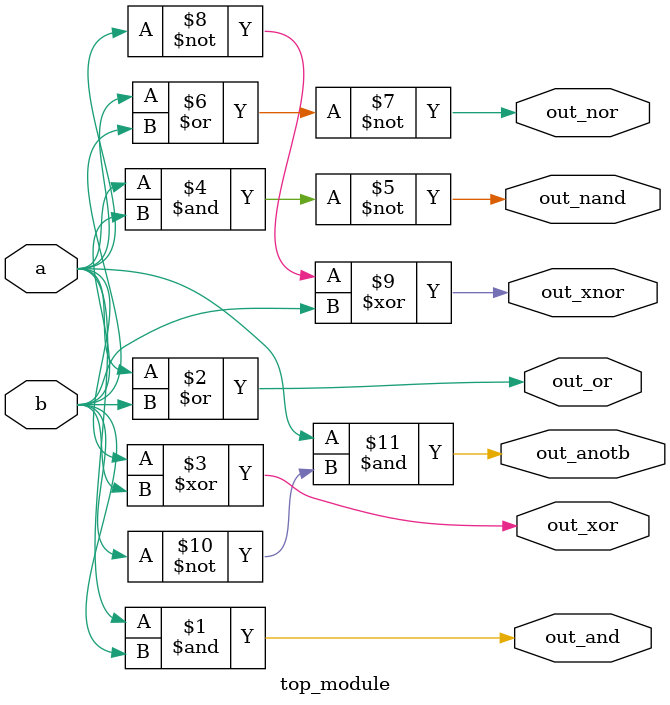
<source format=v>
module top_module( 
    input a, b,
    output out_and,
    output out_or,
    output out_xor,
    output out_nand,
    output out_nor,
    output out_xnor,
    output out_anotb
);
	assign out_and=a&b;
    assign out_or=a|b;
    assign out_xor=a^b;
    assign out_nand=~(a&b);
    assign out_nor=~(a|b);
    assign out_xnor=~a^b;
    assign out_anotb=a&~b;
endmodule

</source>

———

GOAL OF THE EXERCISE: This task calls for the number of lines in the entries that contain the string "assign", with no accompanying text.

EXERCISE RESPONSE: 7